Dessin de la gare de Bobigny. © E. Martin/Ville de Bobigny
À partir du convoi n° 57, formé le 18 juillet 1943, les trains partent donc de la gare de Bobigny, qui devient alors une gare du génocide des Juifs d’Europe. La nouvelle logistique mise en place par Brunner repose sur ce site en lien évidemment avec le camp de Drancy, installé dans la cité de la Muette. Sous l’Occupation, depuis Bobigny, les grandes tours aujourd’hui détruites de la cité étaient visibles au loin. C’est là que les déportés commençaient leur parcours, en montant dans des autobus qui partaient en direction de la gare. Ils arrivaient au site par la route des Petits-ponts, aujourd’hui avenue Henri Barbusse, et les bus entraient grâce à une route d’accès, une rampe, conduisant devant le bâtiment des voyageurs, dans une cour pavée. Une barrière séparait cette partie du site de la gare de marchandises et une fois franchie, les autobus venaient se positionner près du train arrivé généralement la veille sur la voie située devant la halle. Il était constitué d’au moins 20 wagons de marchandises réservés aux détenus, où étaient embarquées le plus souvent 1 000 personnes. Des wagons et des voitures étaient aussi ajoutés pour l’escorte SS et leurs bagages. Une fois le départ donné, le train passait devant le poste d’aiguillage situé au bout du site et se raccordait à la ligne de la Grande ceinture, puis prenait la direction du nœud ferroviaire de Noisy-le-Sec et du réseau de l’Est.

+===+

ACTIVITÉS PROPOSÉES:
A. Condensez sous forme de liste le paragraphe du texte sur la gare de Bobigny qui commence par « À partir du convoi n° 57 », sans perdre ses faits principaux.
B. Poursuivez le texte sur la gare de Bobigny en quelques phrases, à partir de sa dernière phrase.
Les données qui suivent constituent un ensemble distinct du texte sur la gare de Bobigny.

DONNÉES EXTRAITES:
+===+

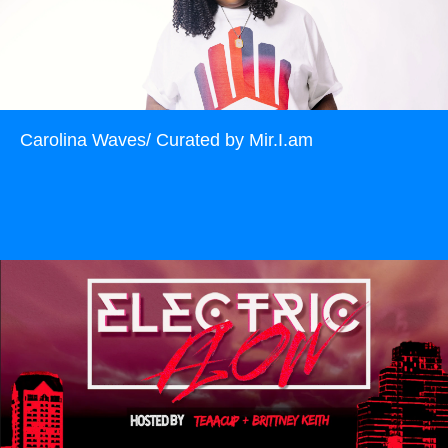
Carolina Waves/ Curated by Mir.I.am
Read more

+===+

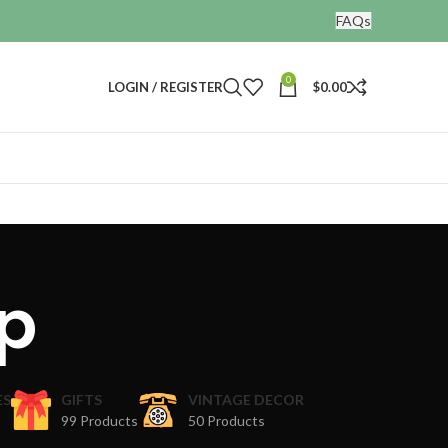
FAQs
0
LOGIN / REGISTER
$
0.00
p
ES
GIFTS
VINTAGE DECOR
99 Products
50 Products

+===+

CORRIGÉS:
A.
- Dès le convoi n° 57, formé le 18 juillet 1943, les trains partent de la gare de Bobigny, devenue une gare du génocide des Juifs d'Europe.
- La logistique mise en place par Brunner s'appuie sur ce site, lié au camp de Drancy installé dans la cité de la Muette.
- Les déportés partaient de Drancy en autobus vers la gare, par la route des Petits-ponts (aujourd'hui avenue Henri Barbusse).
- Une rampe d'accès menait les bus devant le bâtiment des voyageurs, dans une cour pavée ; une barrière séparait cette zone de la gare de marchandises.
- Les autobus se plaçaient près du train, arrivé en général la veille sur la voie devant la halle.
- Le train comptait au moins 20 wagons de marchandises pour les détenus, le plus souvent 1 000 personnes, ainsi que des wagons et des voitures pour l'escorte SS et ses bagages.
- Au départ, il passait devant le poste d'aiguillage, rejoignait la ligne de la Grande ceinture, puis se dirigeait vers le nœud ferroviaire de Noisy-le-Sec et le réseau de l'Est.

B.
UN LIEU DE CÉRÉMONIES
À ces bâtiments et voies de chemin de fer, d’autres traces sont venues s’ajouter après la guerre : industrielles, parce que le site a été utilisé ; ou plaques commémorant les événements tragiques qui s’y sont déroulés. En effet, la SNCF continue d’utiliser le site jusqu’à la fin des années 1970 et, à partir de 1954, des espaces de la gare de marchandises sont loués à une entreprise de récupération de métaux. Elle finit par occuper tout le site dans les années 1980 et cela jusqu’au début des années 2000. La route d’accès au site est supprimée, un vaste promontoire est réalisé pour mieux verser la ferraille dans des wagons de marchandises ouverts stationnés sur la voie utilisée sous l’Occupation. C’est ce qui explique la présence de ce long mur gris de soutènement du promontoire face à la halle. Et c’est donc en plein cœur d’un site toujours en activité, à partir des années 1970, au milieu d’amoncellements de ferraille, que les premières cérémonies en hommage aux victimes se sont déroulées.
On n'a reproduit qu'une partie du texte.